Есть мудрость вековая — календарь и святцы, закон Христов и мировой судья, столпы державные: «Не обманешь — не продашь», «Тише едешь — дальше будешь», «На Бога надейся, а сам не плошай» и много других. Хотя учили (три молочных да два хороших костяных изъяли наукой), мудрости не понял, презрел. На все: «А отчего?», и были эти «отчего?», и «почему?», и «полно, так ли?» большими стенобитными машинами.
В белесой голове — верховный трибунал и канцелярия Саваофа. Примерно так обдумывали мир.

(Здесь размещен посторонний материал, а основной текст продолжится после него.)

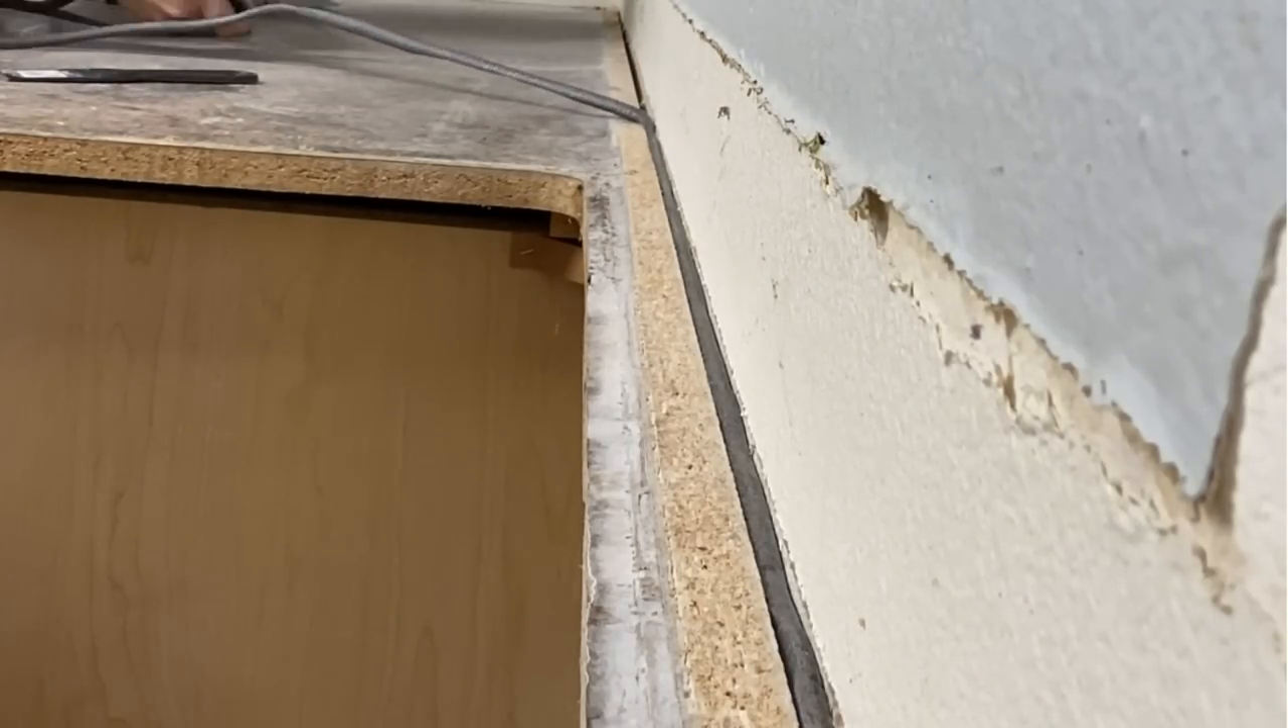Next, I was left with this little gap behind the cabinet where I had cut off the backsplash.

Ремонт серьезный — от святителей до нужников, — вот люди даже пакостить не умеют. Тагин во все входил. Войдя же, приглядевшись (четверть века), не вздумал, как Сергеич, от золота каких-то сантиментов ждать (не сталь, металл никчемный!), нет, дойдя до двоеточия, стал у приятелей, в депо, в воскресной школе и даже в пивной Калинкина искать «такого человечка». Какого, в точности не знал, но слышал — ходят, приписывают и листки дают. А как-то в воскресенье пошел, не думая о многом, просто взнеся сапоги до каретной черноты, на Воробьевы горы — пара майского вобрать. Вокруг палаток бабки дребезжали:
— Чайку! Чайку! Пожалте к нам!
В беседках, густо потея, нагибали чайники, кто честный с чаем, кто обманный с «казенным», и, наловчась, подхватывали однозубой вилкой кубик колбасы, столь ароматный, что спасала лишь пролезшая в беседку, ободранная, юркая сирень. Тагин спустился к реке. Вдруг видит, на лужайке некие сгрудились, а посередине маленький, очкастый, все говорит и говорит. Слова хотя невнятные, но круглые — не подцепишь, как кинет шар — все кегли разом лягут.

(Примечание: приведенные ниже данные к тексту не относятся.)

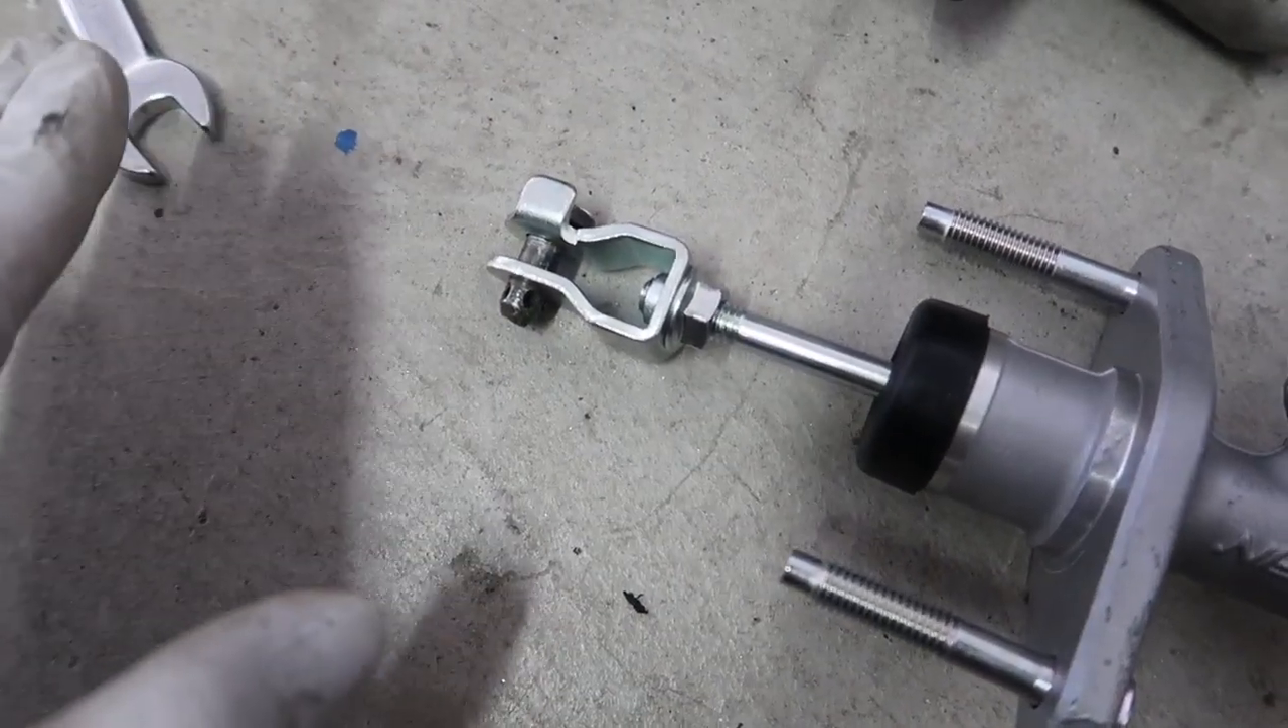That boot slipped right on fit perfectly.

Тагин подсел как будто невзначай. Послушал. Кто-то, тоже, видно, энергичный, хотел вскарабкаться наверх и показать всем: «Личность». Дудки! В амбицию: «Рабочий — это класс. Идеалисты — кто такие? Дурачье». Очкастый встал, по травке топнул, рявкнул:
— А вы читали «Анти-Дюринг»?
Тагин больше не слушал. Глядел блаженно на потные очки, на круглый рот (в нем языкастый обтачивал ужасные слова), на двадцать огорошенных голов, кивавших в лад словам и ветру. Глядел и думал: «Вот я и нашел такого человека».

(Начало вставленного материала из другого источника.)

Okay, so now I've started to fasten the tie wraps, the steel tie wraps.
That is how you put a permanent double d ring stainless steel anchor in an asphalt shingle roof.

Засим пошло все очень быстро: идейная бородка Игоря-пропагандиста, кружок, а там, к зиме, земля обетованная — районный комитет.
Встречая Николая, Тагин вначале был конспиративен и на вопрос наивный: «Что же делать?» — отвечал насмешливо:
— Поступайте в общество попечения о народной трезвости.
Но, приглядевшись тщательно, одобрил и безо всяких околесиц прямо ошарашил:
— Вот вы толковый человек, а почему не в партии?
И также сразу Николай все понял: книги прочитаны, отчеркнуты, конспект готов — пора писать не на бумаге, а на рыхлом теле глубоковых, власовых и прочих.